His advice to any incoming students: "Live off-campus if you can! So many students move to NYC from far-away places, but get swept up in the Columbia bubble and never leave Morningside Heights. If you ever have the opportunity to live in another neighborhood for a semester or a year, take it! It will make your experience so much richer."

Jess Hobbs Pifer poses in graduation robe

Jess Hobbs Pifer studied religion at Columbia and Middle Eastern and European language and cultures at Trinity. Her experience studying abroad in Scotland in eighth grade as well as studying Arabic in Morocco through the National Security Language Initiative for Youth (NSLI-Y) inspired her to learn more about other places, people, and cultures. In addition to Arabic, Jess also studied Russian and Hebrew during her time in the Program. 

"I moved to New York City in August 2020, which was still a pretty scary time because of COVID. I'm definitely most proud of the life I managed to build for myself here despite the pandemic. I worked at the Hungarian Pastry Shop during the summer of 2021 where I built relationships with many different people in the broader Morningside community and began to really feel connected to the community here. Before that, I developed really fabulous friendships with people across GS and Barnard.

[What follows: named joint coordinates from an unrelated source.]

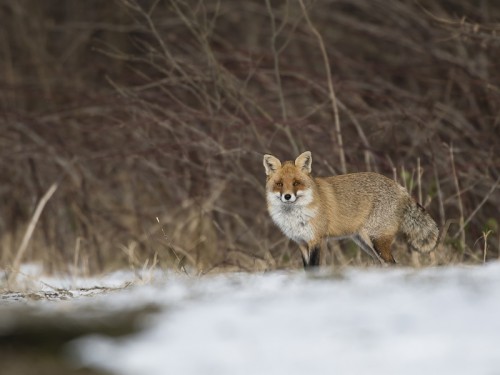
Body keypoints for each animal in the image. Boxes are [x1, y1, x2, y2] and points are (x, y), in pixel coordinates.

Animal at [264, 151, 440, 268]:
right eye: (279, 184)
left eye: (296, 183)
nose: (287, 196)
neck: (296, 217)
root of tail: (400, 187)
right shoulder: (301, 242)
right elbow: (307, 269)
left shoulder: (316, 240)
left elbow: (314, 268)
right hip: (365, 243)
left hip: (375, 240)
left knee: (393, 264)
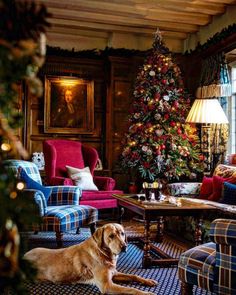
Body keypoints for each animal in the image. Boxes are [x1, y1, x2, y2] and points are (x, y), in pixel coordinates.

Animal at [24, 224, 158, 295]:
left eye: (122, 233)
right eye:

I'm really proud of how I managed to safely integrate myself in the community while balancing major transitions in COVID policies, school on and off of Zoom, and moving to a new city and school halfway through my undergraduate education," she said. 

"Professor Courtney Bender, who in addition to being the Director of Undergraduate Studies for the religion department is a fabulous person and professor, has been instrumental to me during my time at GS," she added. 

"I had no idea what I wanted to study at Columbia and was feeling nervous about my impending move to NYC. Professor Bender has been a huge help in figuring out how classes transfer from Trinity, and I've loved every class I've taken with her. Most recently, she was incredibly supportive throughout the thesis process—even when a computer crash erased my whole thesis file on my final draft!"